⟨

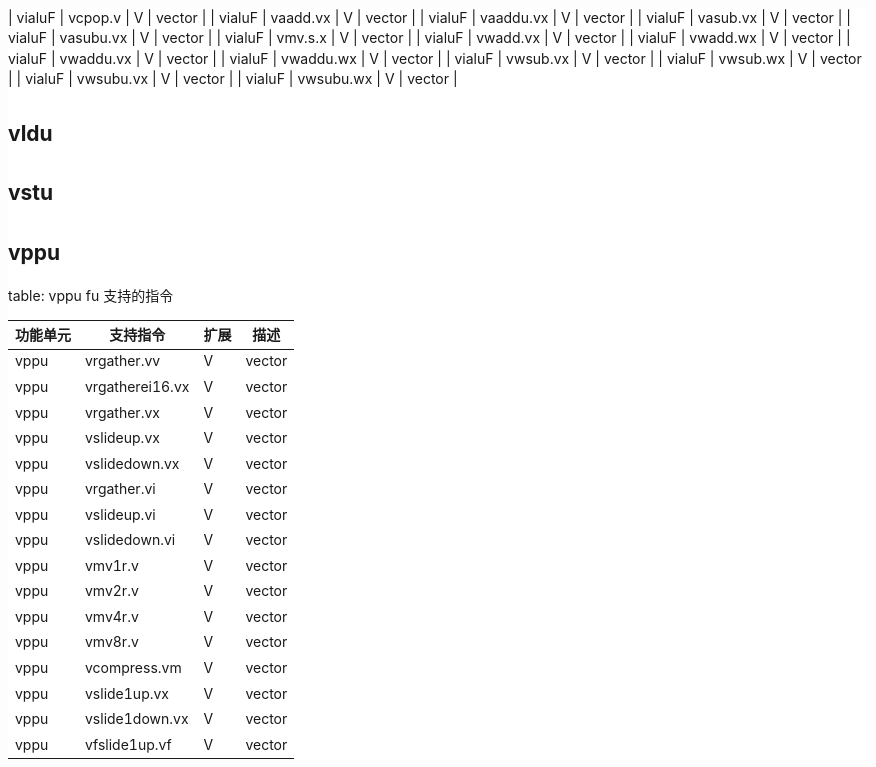 | vialuF   | vcpop.v      | V    | vector |
| vialuF   | vaadd.vx     | V    | vector |
| vialuF   | vaaddu.vx    | V    | vector |
| vialuF   | vasub.vx     | V    | vector |
| vialuF   | vasubu.vx    | V    | vector |
| vialuF   | vmv.s.x      | V    | vector |
| vialuF   | vwadd.vx     | V    | vector |
| vialuF   | vwadd.wx     | V    | vector |
| vialuF   | vwaddu.vx    | V    | vector |
| vialuF   | vwaddu.wx    | V    | vector |
| vialuF   | vwsub.vx     | V    | vector |
| vialuF   | vwsub.wx     | V    | vector |
| vialuF   | vwsubu.vx    | V    | vector |
| vialuF   | vwsubu.wx    | V    | vector |

## vldu

## vstu

## vppu

table: vppu fu 支持的指令

| 功能单元 | 支持指令        | 扩展 | 描述   |
| -------- | --------------- | ---- | ------ |
| vppu     | vrgather.vv     | V    | vector |
| vppu     | vrgatherei16.vx | V    | vector |
| vppu     | vrgather.vx     | V    | vector |
| vppu     | vslideup.vx     | V    | vector |
| vppu     | vslidedown.vx   | V    | vector |
| vppu     | vrgather.vi     | V    | vector |
| vppu     | vslideup.vi     | V    | vector |
| vppu     | vslidedown.vi   | V    | vector |
| vppu     | vmv1r.v         | V    | vector |
| vppu     | vmv2r.v         | V    | vector |
| vppu     | vmv4r.v         | V    | vector |
| vppu     | vmv8r.v         | V    | vector |
| vppu     | vcompress.vm    | V    | vector |
| vppu     | vslide1up.vx    | V    | vector |
| vppu     | vslide1down.vx  | V    | vector |
| vppu     | vfslide1up.vf   | V    | vector |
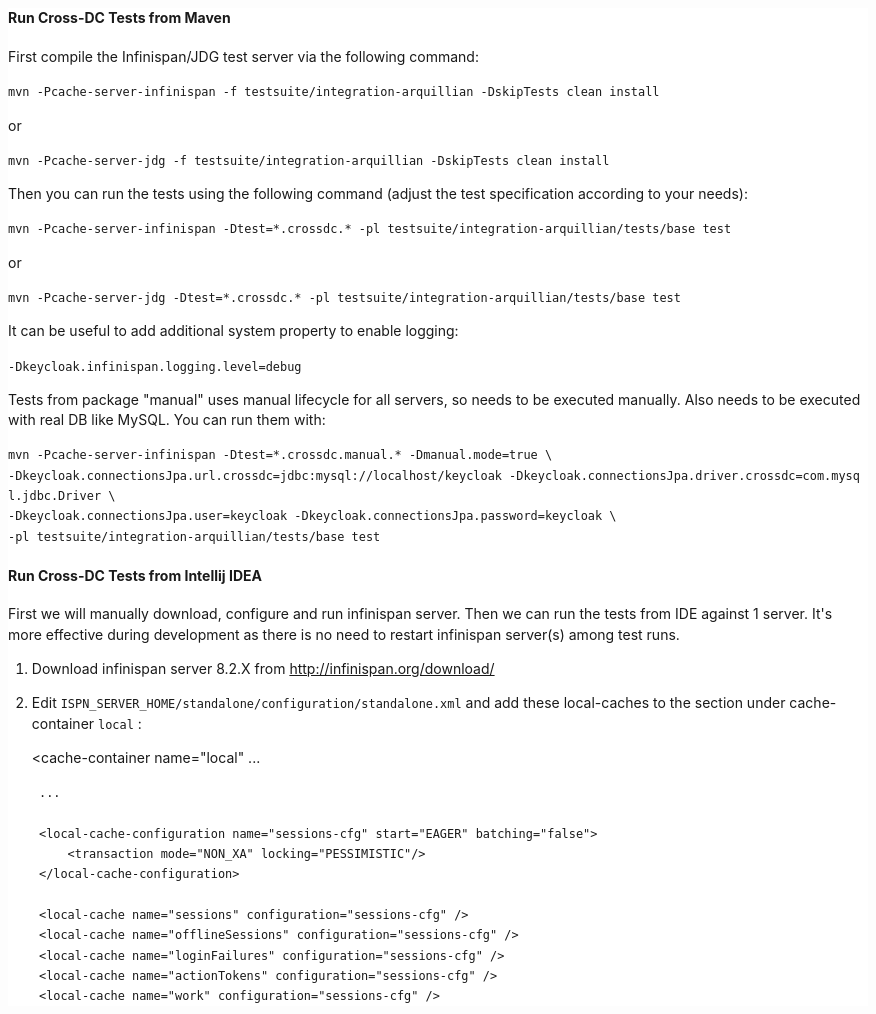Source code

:#### Run Cross-DC Tests from Maven

First compile the Infinispan/JDG test server via the following command:

  `mvn -Pcache-server-infinispan -f testsuite/integration-arquillian -DskipTests clean install`

or

  `mvn -Pcache-server-jdg -f testsuite/integration-arquillian -DskipTests clean install`

Then you can run the tests using the following command (adjust the test specification according to your needs):

  `mvn -Pcache-server-infinispan -Dtest=*.crossdc.* -pl testsuite/integration-arquillian/tests/base test`

or

  `mvn -Pcache-server-jdg -Dtest=*.crossdc.* -pl testsuite/integration-arquillian/tests/base test`
  
It can be useful to add additional system property to enable logging:
  
    -Dkeycloak.infinispan.logging.level=debug
    
Tests from package "manual" uses manual lifecycle for all servers, so needs to be executed manually. Also needs to be executed with real DB like MySQL. You can run them with:

    mvn -Pcache-server-infinispan -Dtest=*.crossdc.manual.* -Dmanual.mode=true \
    -Dkeycloak.connectionsJpa.url.crossdc=jdbc:mysql://localhost/keycloak -Dkeycloak.connectionsJpa.driver.crossdc=com.mysql.jdbc.Driver \
    -Dkeycloak.connectionsJpa.user=keycloak -Dkeycloak.connectionsJpa.password=keycloak \
    -pl testsuite/integration-arquillian/tests/base test

    
    
     
  

#### Run Cross-DC Tests from Intellij IDEA

First we will manually download, configure and run infinispan server. Then we can run the tests from IDE against 1 server. It's more effective during
development as there is no need to restart infinispan server(s) among test runs.

1) Download infinispan server 8.2.X from http://infinispan.org/download/

2) Edit `ISPN_SERVER_HOME/standalone/configuration/standalone.xml` and add these local-caches to the section under cache-container `local` :

    <cache-container name="local" ...
    
        ...
        
        <local-cache-configuration name="sessions-cfg" start="EAGER" batching="false">
		    <transaction mode="NON_XA" locking="PESSIMISTIC"/>
		</local-cache-configuration>

        <local-cache name="sessions" configuration="sessions-cfg" />	
		<local-cache name="offlineSessions" configuration="sessions-cfg" />	
		<local-cache name="loginFailures" configuration="sessions-cfg" />	
		<local-cache name="actionTokens" configuration="sessions-cfg" />	
		<local-cache name="work" configuration="sessions-cfg" />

⟩

**Written task:** Reproduce the part that opens with the line containing "-Pcache-server-jdg -f testsuite/integration-arquillian" and closes with the line containing "#### Run Cross-DC Tests from Intellij IDEA", changing "useful" to "helpful" and leaving everything else untouched.

**Answer below:**
  `mvn -Pcache-server-jdg -f testsuite/integration-arquillian -DskipTests clean install`

Then you can run the tests using the following command (adjust the test specification according to your needs):

  `mvn -Pcache-server-infinispan -Dtest=*.crossdc.* -pl testsuite/integration-arquillian/tests/base test`

or

  `mvn -Pcache-server-jdg -Dtest=*.crossdc.* -pl testsuite/integration-arquillian/tests/base test`
  
It can be helpful to add additional system property to enable logging:
  
    -Dkeycloak.infinispan.logging.level=debug
    
Tests from package "manual" uses manual lifecycle for all servers, so needs to be executed manually. Also needs to be executed with real DB like MySQL. You can run them with:

    mvn -Pcache-server-infinispan -Dtest=*.crossdc.manual.* -Dmanual.mode=true \
    -Dkeycloak.connectionsJpa.url.crossdc=jdbc:mysql://localhost/keycloak -Dkeycloak.connectionsJpa.driver.crossdc=com.mysql.jdbc.Driver \
    -Dkeycloak.connectionsJpa.user=keycloak -Dkeycloak.connectionsJpa.password=keycloak \
    -pl testsuite/integration-arquillian/tests/base test

    
    
     
  

#### Run Cross-DC Tests from Intellij IDEA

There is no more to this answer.